In the previous section we saw how after choosing the slope and y-intercept values of a regression line, we can calculate the residual sum of squares (RSS) and related root mean squared error.  We can use either the RSS or RMSE to calculate the accuracy of a line.  In this lesson we'll proceed with RSS as it's the simpler of the two.

Once calculating the accuracy of a line, we are pretty close to improving upon a line by minimizing the RSS.  This is the task of the gradient descent technique.  But before learning about gradient descent, let's review and ensure that we understand how to evaluate how our line fits our data.  
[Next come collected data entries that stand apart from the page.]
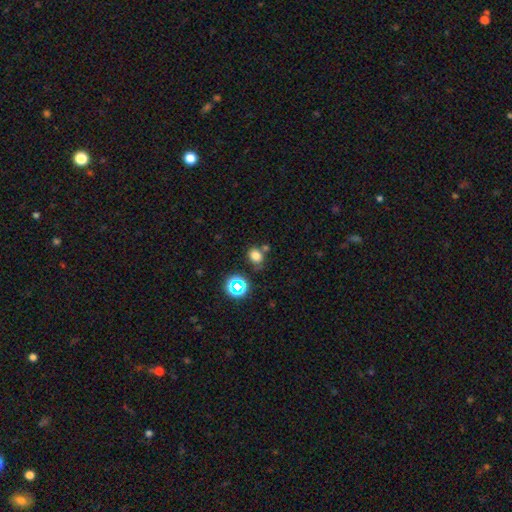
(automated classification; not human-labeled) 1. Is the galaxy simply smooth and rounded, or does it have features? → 75% smooth, 18% star or artifact, 7% featured or disk.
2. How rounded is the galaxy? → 51% round, 48% in between, 1% cigar-shaped.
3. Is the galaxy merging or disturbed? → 66% none, 16% minor disturbance, 14% merger, 5% major disturbance.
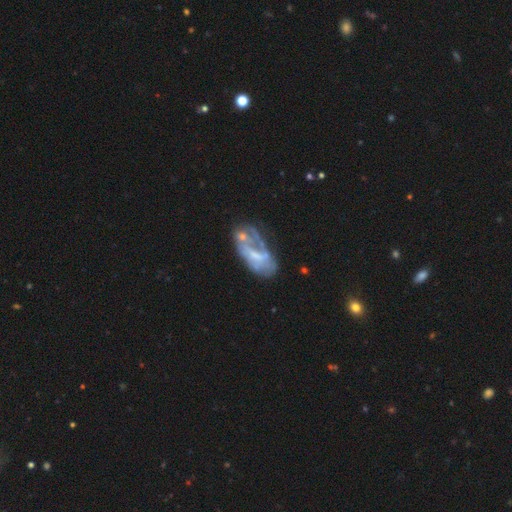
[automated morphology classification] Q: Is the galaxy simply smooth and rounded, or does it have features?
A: featured or disk — 64%.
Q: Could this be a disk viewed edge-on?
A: no — 94%.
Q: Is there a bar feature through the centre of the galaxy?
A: no — 51%.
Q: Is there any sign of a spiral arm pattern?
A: no — 64%.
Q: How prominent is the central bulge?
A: none — 39%.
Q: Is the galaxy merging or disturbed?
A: none — 33%.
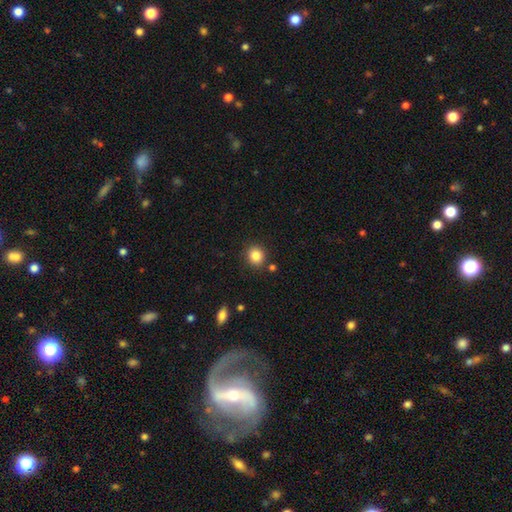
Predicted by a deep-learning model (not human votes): smooth_or_featured: smooth (p=0.85) [alt: star or artifact p=0.10]
how_rounded: round (p=0.86) [alt: in between p=0.13]
merging: none (p=0.86) [alt: minor disturbance p=0.07]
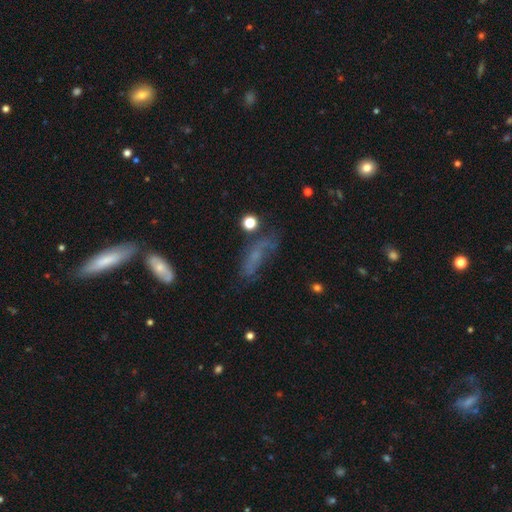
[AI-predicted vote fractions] smooth-or-featured: smooth: 43% | featured or disk: 38% | star or artifact: 20%
  merging: none: 47% | minor disturbance: 25% | major disturbance: 21% | merger: 7%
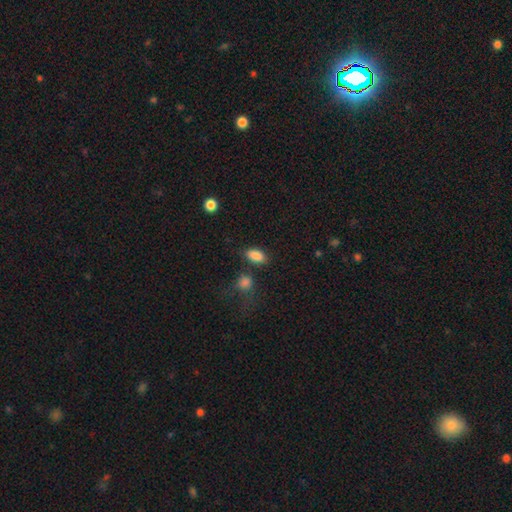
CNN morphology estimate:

### Review of plotting our data and a regression line

For this example, let's imagine that our data looks like the following:

In [1]:
first_movie = {'budget': 100, 'revenue': 275}
second_movie = {'budget': 200, 'revenue': 300}
third_movie = {'budget': 250, 'revenue': 550}
fourth_movie = {'budget': 325, 'revenue': 525}
fifth_movie = {'budget': 400, 'revenue': 700}

shows = [first_movie, second_movie, third_movie, fourth_movie, fifth_movie]

Let's again come up with some numbers for a slope and a y-intercept.  

>Remember that our technique so far is to get at the slope by drawing a line between the first and last points.  And from there, we calculate the value of $b$.  Our `build_regression_line` function, defined in our [linear_equations library](https://github.com/learn-co-curriculum/gradient-descent/blob/master/linear_equations.py), quickly does this for us.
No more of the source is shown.